[START OF PASSAGE GIVEN]

Acording to a recent Match.com study, sexual photos from guys are the biggest turnoff for women. "I felt visually assaulted every time I checked my phone for updates," Kate told me over drinks. "I just felt dirty after using my phone! That's the same device I use to communicate with my parents and my cute little nephew. I couldn't get off those dating platforms fast enough." And, Kate is not alone: 45% of women have received R-rated photos from men online. Dating-site studies tend not to provide data about unsolicited versus solicited pictures, but anecdotally, it's safe to say that a lot of those pics were unwelcome.

Just to be clear, I’m not the kind of girl who clutches my pearls in horror over the very idea of an R-rated pic. Many women love taking, sending, and receiving sexy pics — and that’s great. I’m talking about a very specific problem: the online equivalent of the subway flasher. This is someone who lobs a dick pic your way without ever having received any indication that this would be welcome. At its worst, this is sexual harassment. At its best, it's a bummer — since it means you wasted your time chatting with a jerk.

To investigate the psychology of the dick pic, I spent weeks plumbing the depths of Craigslist and Reddit message boards like /r/sex and /r/okcupid, chatting with guys who have admitted to sending unsolicited dick pics out of the blue to women they’ve just met, either online or in person. Many were willing to engage in a candid, thoughtful discussion about their motivations. Read on to hear their side of the story.

[END OF PASSAGE GIVEN]

**EXERCISE INSTRUCTIONS**:
A: Name every website and message board mentioned in the passage on unsolicited explicit photos.
B: According to the passage on unsolicited explicit photos, what share of women have received R-rated photos from men online?
You won't need the records for these tasks.

[START OF INFORMATION SHOWN]

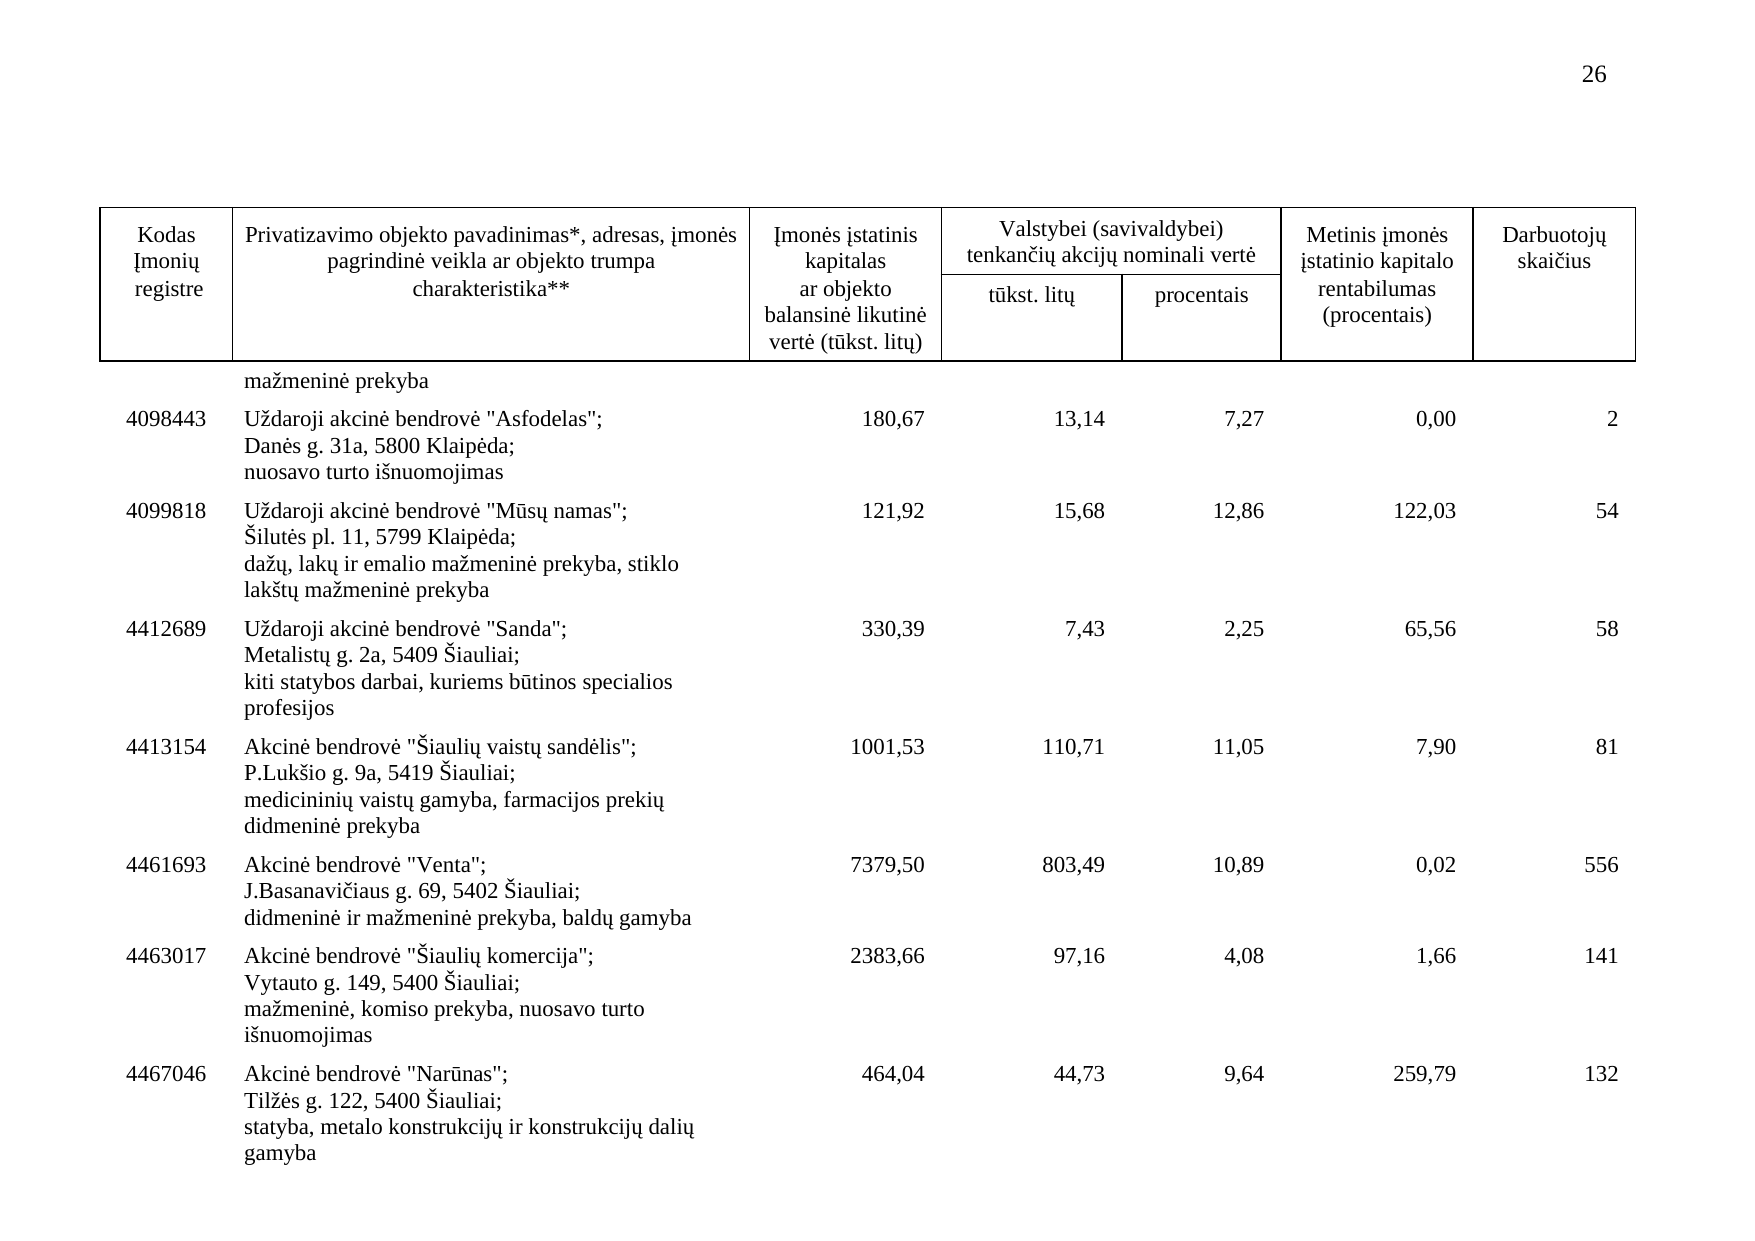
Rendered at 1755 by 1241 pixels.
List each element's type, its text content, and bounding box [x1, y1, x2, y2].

table_cell 330,39 [750, 609, 941, 727]
table_cell Akcinė bendrovė "Šiaulių komercija"; Vytauto g. 149, 5400 Šiauliai; mažmeninė, komiso prekyba, nuosavo turto išnuomojimas [233, 936, 749, 1054]
table_cell 464,04 [750, 1054, 941, 1172]
table_cell procentais [1123, 275, 1280, 360]
table_cell 4467046 [100, 1054, 233, 1172]
table_cell Uždaroji akcinė bendrovė "Mūsų namas"; Šilutės pl. 11, 5799 Klaipėda; dažų, lakų ir emalio mažmeninė prekyba, stiklo lakštų mažmeninė prekyba [233, 491, 749, 609]
table_cell 4,08 [1122, 936, 1281, 1054]
table_cell 0,02 [1281, 845, 1473, 936]
table_cell 13,14 [941, 399, 1122, 491]
table_cell mažmeninė prekyba [233, 362, 749, 399]
table_cell Akcinė bendrovė "Narūnas"; Tilžės g. 122, 5400 Šiauliai; statyba, metalo konstrukcijų ir konstrukcijų dalių gamyba [233, 1054, 749, 1172]
table_cell 7,90 [1281, 727, 1473, 844]
table_cell 44,73 [941, 1054, 1122, 1172]
table_cell 1,66 [1281, 936, 1473, 1054]
table_cell 11,05 [1122, 727, 1281, 844]
table_cell Uždaroji akcinė bendrovė "Sanda"; Metalistų g. 2a, 5409 Šiauliai; kiti statybos darbai, kuriems būtinos specialios profesijos [233, 609, 749, 727]
table_header Metinis įmonės įstatinio kapitalo [1282, 208, 1472, 273]
table_cell 1001,53 [750, 727, 941, 844]
table_cell 58 [1473, 609, 1636, 727]
table_cell [1473, 362, 1636, 399]
table_cell 54 [1473, 491, 1636, 609]
table_cell 141 [1473, 936, 1636, 1054]
table_cell 4463017 [100, 936, 233, 1054]
table_cell 12,86 [1122, 491, 1281, 609]
table_header Valstybei (savivaldybei) tenkančių akcijų nominali vertė [942, 208, 1280, 273]
table_cell 97,16 [941, 936, 1122, 1054]
table_cell 2,25 [1122, 609, 1281, 727]
table_header Įmonės įstatinis kapitalas [750, 208, 941, 273]
table_cell charakteristika** [233, 274, 749, 360]
table_cell 4099818 [100, 491, 233, 609]
table_cell Akcinė bendrovė "Šiaulių vaistų sandėlis"; P.Lukšio g. 9a, 5419 Šiauliai; medicininių vaistų gamyba, farmacijos prekių didmeninė prekyba [233, 727, 749, 844]
table_cell 7379,50 [750, 845, 941, 936]
table_cell [1281, 362, 1473, 399]
table_cell 2383,66 [750, 936, 941, 1054]
table_cell 4098443 [100, 399, 233, 491]
table_header Darbuotojų skaičius [1474, 208, 1635, 273]
table_cell 180,67 [750, 399, 941, 491]
table_cell 4412689 [100, 609, 233, 727]
table_cell 81 [1473, 727, 1636, 844]
table_cell [941, 362, 1122, 399]
table_cell Uždaroji akcinė bendrovė "Asfodelas"; Danės g. 31a, 5800 Klaipėda; nuosavo turto išnuomojimas [233, 399, 749, 491]
table_cell registre [101, 274, 232, 360]
table_cell 7,27 [1122, 399, 1281, 491]
table_cell 15,68 [941, 491, 1122, 609]
table_cell [750, 362, 941, 399]
table_cell Akcinė bendrovė "Venta"; J.Basanavičiaus g. 69, 5402 Šiauliai; didmeninė ir mažmeninė prekyba, baldų gamyba [233, 845, 749, 936]
table_cell 9,64 [1122, 1054, 1281, 1172]
table_cell 0,00 [1281, 399, 1473, 491]
table_cell 110,71 [941, 727, 1122, 844]
table_cell 132 [1473, 1054, 1636, 1172]
table_cell 2 [1473, 399, 1636, 491]
table_cell 259,79 [1281, 1054, 1473, 1172]
table_cell 4413154 [100, 727, 233, 844]
table_cell 556 [1473, 845, 1636, 936]
table_header Kodas Įmonių [101, 208, 232, 273]
table_header Privatizavimo objekto pavadinimas*, adresas, įmonės pagrindinė veikla ar objekto trumpa [233, 208, 749, 273]
table_cell [1474, 274, 1635, 360]
table_cell [1122, 362, 1281, 399]
table_cell [100, 362, 233, 399]
table_cell 10,89 [1122, 845, 1281, 936]
table_cell 65,56 [1281, 609, 1473, 727]
table_cell 121,92 [750, 491, 941, 609]
table_cell 7,43 [941, 609, 1122, 727]
table_cell 803,49 [941, 845, 1122, 936]
table_cell rentabilumas (procentais) [1282, 274, 1472, 360]
table_cell 4461693 [100, 845, 233, 936]
table_cell tūkst. litų [942, 275, 1121, 360]
table_cell ar objekto balansinė likutinė vertė (tūkst. litų) [750, 274, 941, 360]
table_cell 122,03 [1281, 491, 1473, 609]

[END OF INFORMATION SHOWN]

**PER-TASK ANSWERS**:
A: Match.com, Craigslist, Reddit, /r/sex, /r/okcupid

B: 45% of women.